De acordo com o engenheiro-chefe do Departamento Estadual de Construção, Obras e Manutenção (Decom), Walmir Matos, as empresas estão dando andamento às obras, com providências anteriores ao início prático. No caso da Ala de Queimados, a firma está selecionando funcionários para realizar a construção. Já as empresas responsáveis pelo Centro de Detenção estão fazendo um levantamento geológico do terreno. ''Até terça-feira, as máquinas que farão a terraplanagem deverão estar no local'', garantiu Matos.
A construção do novo presídio está a cargo de um consórcio formado pelas empresas Polo, de São Paulo, e Hejos, de Maringá. A ordem de serviço foi assinada em 1 º de fevereiro e o prazo para finalização termina em 1 º de dezembro. O presídio, cuja obra está orçada em R$ 11,185 milhões, será construído na Rodovia João Alves da Rocha Loures, na Gleba Ribeirão Cambé (Zona Sul), em frente à Unidade Social Oficial de Internamento de Londrina (Usoil), conhecida como Educandário.
Enquanto a construção do Centro de Detenção não começa, o sistema carcerário de Londrina sofre com a superlotação. Mais de 1.300 presos estão abrigados nos quatro distritos policiais que possuem carceragem e na Casa de Custódia (CCL) e na Penitenciária Estadual (PEL). O número total de vagas é de 942. Uma das situações mais graves é a do 2 º Distrito Policial (DP), onde 205 presos disputam espaço nas celas que abrigariam apenas 68.

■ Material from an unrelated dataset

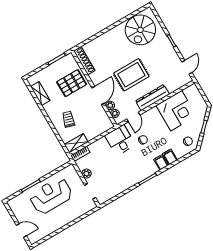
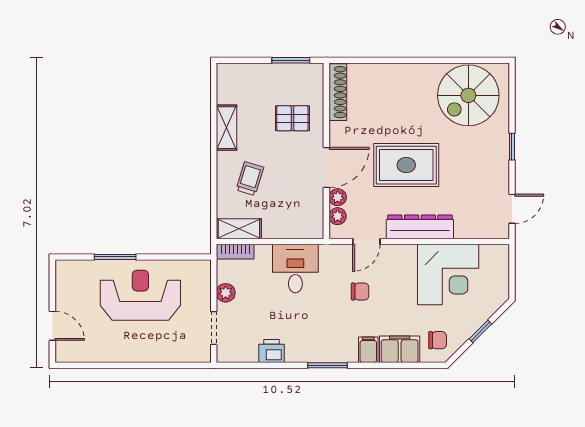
pallet: (72, 83) -> (292, 118), width x0.67, depth x0.71
shelving: (40, 94) -> (227, 128), moved
desk: (120, 140) -> (295, 269), moved
filing cabinet: (170, 157) -> (400, 349), width x2.00
printer: (120, 187) -> (272, 351), added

O 3 º DP abriga 60 presas em 34 vagas. A situação do 5 º DP também é crítica: 81 detentos para 24 lugares. Já o 4 º DP tem 24 vagas. A reportagem foi informada que somente o delegado poderia informar o número atual de presos, mas ele não foi encontrado até o fechamento da edição. A superlotação também afeta a PEL (590 detentos em 504 vagas) e a CCL (420 em 288).
A Ala de Queimados do HU terá 700 metros quadrados e vai custar R$ 1,999 milhão. Como a ordem de serviço foi asssinada no dia 10 de fevereiro, a obra deve terminar até 10 de dezembro. A empresa responsável é a N. Dalmina, de Cascavel. A reportagem entrou em contato com a assessoria de imprensa do Hospital Universitário no início da tarde. A informação, no entanto, foi que nenhum diretor da instituição poderia comentar o fato ontem.